● **Source material**
= = = =

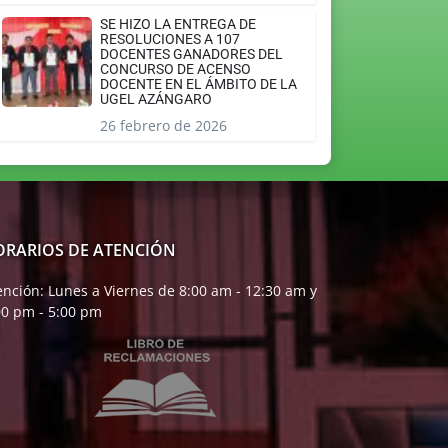
SE HIZO LA ENTREGA DE
RESOLUCIONES A 107
DOCENTES GANADORES DEL
CONCURSO DE ACENSO
DOCENTE EN EL ÁMBITO DE LA
UGEL AZÁNGARO
26 febrero de 2026
ORARIOS DE ATENCIÓN
ención: Lunes a Viernes de 8:00 am - 12:30 am y
00 pm - 5:00 pm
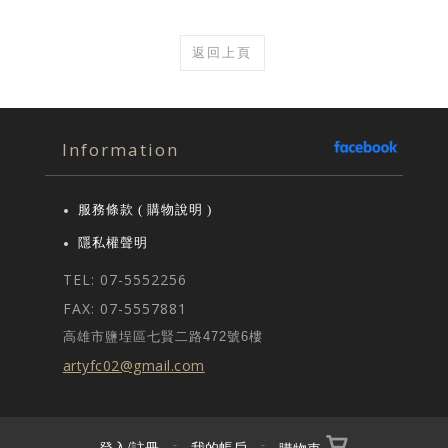
返回上頁
Information
服務條款 ( 購物說明 )
隱私權聲明
TEL: 07-5552256
FAX: 07-5557881
高雄市鹽埕區七賢二路472號6樓
artyfc02@gmail.com
登入/註冊
-
我的帳戶
-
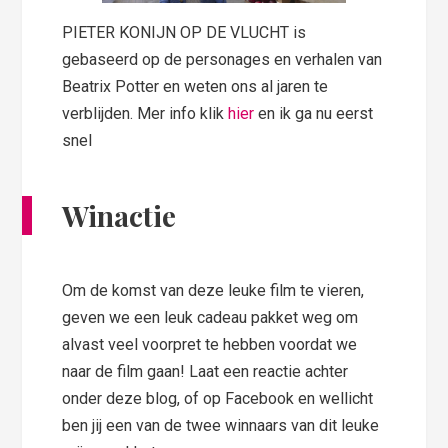
PIETER KONIJN OP DE VLUCHT is
gebaseerd op de personages en verhalen van
Beatrix Potter en weten ons al jaren te
verblijden. Mer info klik
hier
en ik ga nu eerst
snel
Winactie
Om de komst van deze leuke film te vieren,
geven we een leuk cadeau pakket weg om
alvast veel voorpret te hebben voordat we
naar de film gaan! Laat een reactie achter
onder deze blog, of op Facebook en wellicht
ben jij een van de twee winnaars van dit leuke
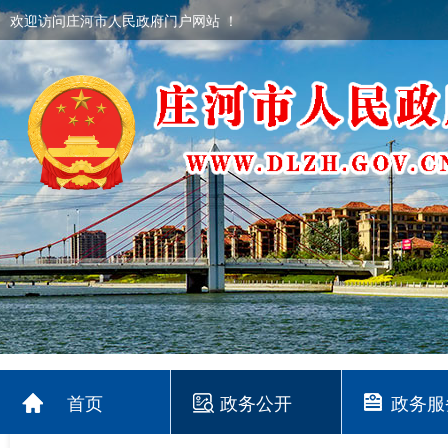
欢迎访问庄河市人民政府门户网站 ！
首页
政务公开
政务服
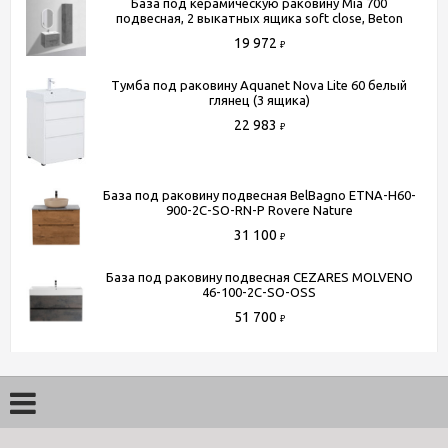
База под керамическую раковину Mia 700
подвесная, 2 выкатных ящика soft close, Beton
19 972
₽
Тумба под раковину Aquanet Nova Lite 60 белый
глянец (3 ящика)
22 983
₽
База под раковину подвесная BelBagno ETNA-H60-
900-2C-SO-RN-P Rovere Nature
31 100
₽
База под раковину подвесная CEZARES MOLVENO
46-100-2C-SO-OSS
51 700
₽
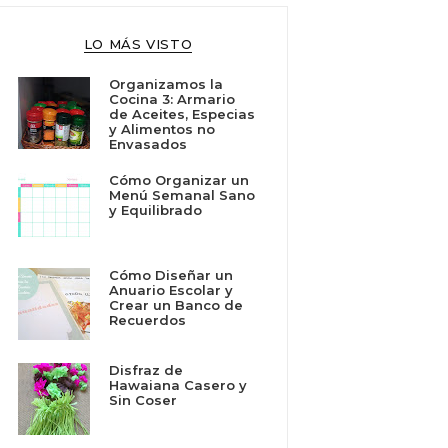
LO MÁS VISTO
Organizamos la
Cocina 3: Armario
de Aceites, Especias
y Alimentos no
Envasados
Cómo Organizar un
Menú Semanal Sano
y Equilibrado
Cómo Diseñar un
Anuario Escolar y
Crear un Banco de
Recuerdos
Disfraz de
Hawaiana Casero y
Sin Coser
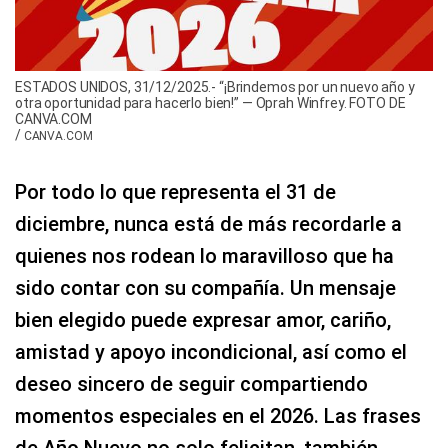
ESTADOS UNIDOS, 31/12/2025.- “¡Brindemos por un nuevo año y
otra oportunidad para hacerlo bien!” — Oprah Winfrey. FOTO DE
CANVA.COM
/
CANVA.COM
Por todo lo que representa el 31 de
diciembre, nunca está de más recordarle a
quienes nos rodean lo maravilloso que ha
sido contar con su compañía. Un mensaje
bien elegido puede expresar amor, cariño,
amistad y apoyo incondicional, así como el
deseo sincero de seguir compartiendo
momentos especiales en el 2026. Las frases
de Año Nuevo no solo felicitan, también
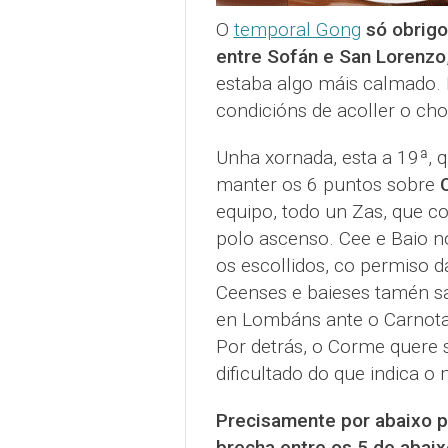
O
temporal Gong
só obrigo
entre Sofán e San Lorenzo
estaba algo máis calmado. P
condicións de acoller o ch
Unha xornada, esta a 19ª, 
manter os 6 puntos sobre
equipo, todo un Zas, que co
polo ascenso. Cee e Baio n
os escollidos, co permiso d
Ceenses e baieses tamén sa
en Lombáns ante o Carnota
Por detrás, o Corme quere 
dificultado do que indica o
Precisamente por abaixo p
brecha entre os 5 de abai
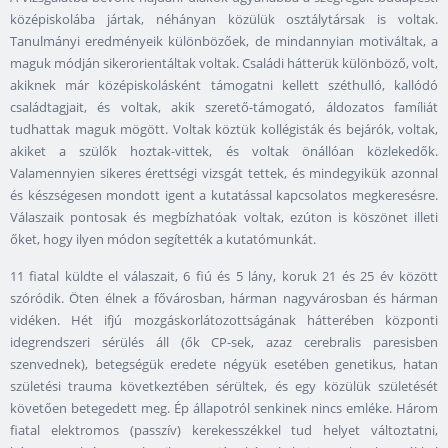
középiskolába jártak, néhányan közülük osztálytársak is voltak.
Tanulmányi eredményeik különbözőek, de mindannyian motiváltak, a
maguk módján sikerorientáltak voltak. Családi hátterük különböző, volt,
akiknek már középiskolásként támogatni kellett széthulló, kallódó
családtagjait, és voltak, akik szerető-támogató, áldozatos famíliát
tudhattak maguk mögött. Voltak köztük kollégisták és bejárók, voltak,
akiket a szülők hoztak-vittek, és voltak önállóan közlekedők.
Valamennyien sikeres érettségi vizsgát tettek, és mindegyikük azonnal
és készségesen mondott igent a kutatással kapcsolatos megkeresésre.
Válaszaik pontosak és megbízhatóak voltak, ezúton is köszönet illeti
őket, hogy ilyen módon segítették a kutatómunkát.
11 fiatal küldte el válaszait, 6 fiú és 5 lány, koruk 21 és 25 év között
szóródik. Öten élnek a fővárosban, hárman nagyvárosban és hárman
vidéken. Hét ifjú mozgáskorlátozottságának hátterében központi
idegrendszeri sérülés áll (ők CP-sek, azaz cerebralis paresisben
szenvednek), betegségük eredete négyük esetében genetikus, hatan
születési trauma következtében sérültek, és egy közülük születését
követően betegedett meg. Ép állapotról senkinek nincs emléke. Három
fiatal elektromos (passzív) kerekesszékkel tud helyet változtatni,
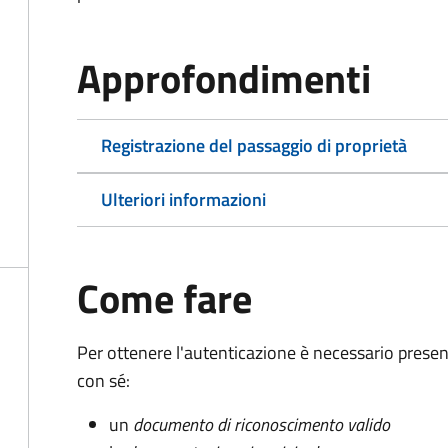
Approfondimenti
Registrazione del passaggio di proprietà
Ulteriori informazioni
Come fare
Per ottenere l'autenticazione è necessario pres
con sé:
un
documento di riconoscimento valido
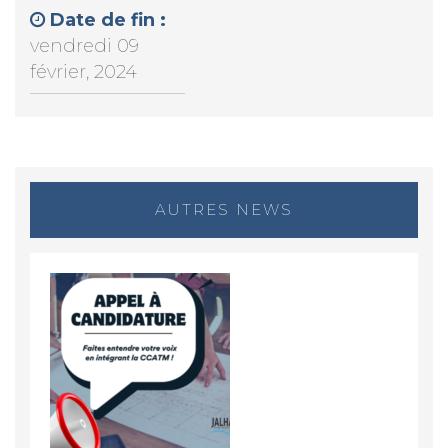
Date de fin :
vendredi 09
février, 2024
AUTRES NEWS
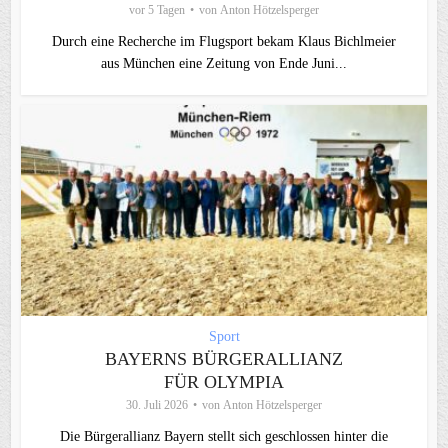
vor 5 Tagen
von
Anton Hötzelsperger
Durch eine Recherche im Flugsport bekam Klaus Bichlmeier
aus München eine Zeitung von Ende Juni...
Sport
BAYERNS BÜRGERALLIANZ
FÜR OLYMPIA
30. Juli 2026
von
Anton Hötzelsperger
Die Bürgerallianz Bayern stellt sich geschlossen hinter die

= = = =

● **To-do item**
Format the lines of the rows above as a numbered list, starting with the line that contains "LO MÁS VISTO" and continuing through the line that contains "brecha entre os 5 de abai". Omit blank lines, and leave the pictures out of the answer.

● **Problem solution**
1. LO MÁS VISTO
2. Organizamos la
3. Cocina 3: Armario
4. de Aceites, Especias
5. y Alimentos no
6. Envasados
7. Cómo Organizar un
8. Menú Semanal Sano
9. y Equilibrado
10. Cómo Diseñar un
11. Anuario Escolar y
12. Crear un Banco de
13. Recuerdos
14. Disfraz de
15. Hawaiana Casero y
16. Sin Coser
17. ESTADOS UNIDOS, 31/12/2025.- “¡Brindemos por un nuevo año y
18. otra oportunidad para hacerlo bien!” — Oprah Winfrey. FOTO DE
19. CANVA.COM
20. /
21. CANVA.COM
22. Por todo lo que representa el 31 de
23. diciembre, nunca está de más recordarle a
24. quienes nos rodean lo maravilloso que ha
25. sido contar con su compañía. Un mensaje
26. bien elegido puede expresar amor, cariño,
27. amistad y apoyo incondicional, así como el
28. deseo sincero de seguir compartiendo
29. momentos especiales en el 2026. Las frases
30. de Año Nuevo no solo felicitan, también
31. O
32. temporal Gong
33. só obrigo
34. entre Sofán e San Lorenzo
35. estaba algo máis calmado. P
36. condicións de acoller o ch
37. Unha xornada, esta a 19ª, 
38. manter os 6 puntos sobre
39. equipo, todo un Zas, que co
40. polo ascenso. Cee e Baio n
41. os escollidos, co permiso d
42. Ceenses e baieses tamén sa
43. en Lombáns ante o Carnota
44. Por detrás, o Corme quere 
45. dificultado do que indica o
46. Precisamente por abaixo p
47. brecha entre os 5 de abai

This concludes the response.